Saved entries:

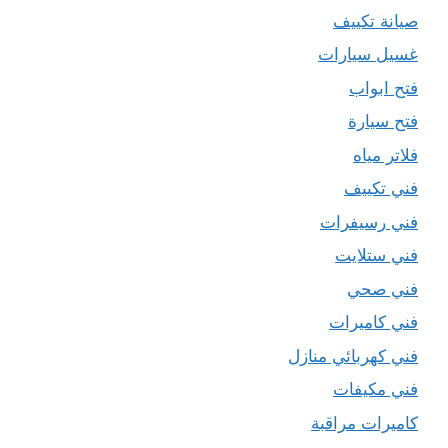
صيانة تكييف
غسيل سيارات
فتح ابواب
فتح سيارة
فلاتر مياه
فني تكييف
فني رسيفرات
فني ستلايت
فني صحي
فني كاميرات
فني كهربائي منازل
فني مكيفات
كاميرات مراقبة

TASK REQUIREMENTS -
Copy every line of text from the listing above word for word, leaving out the pictures.

EXERCISE ANSWER -
صيانة تكييف
غسيل سيارات
فتح ابواب
فتح سيارة
فلاتر مياه
فني تكييف
فني رسيفرات
فني ستلايت
فني صحي
فني كاميرات
فني كهربائي منازل
فني مكيفات
كاميرات مراقبة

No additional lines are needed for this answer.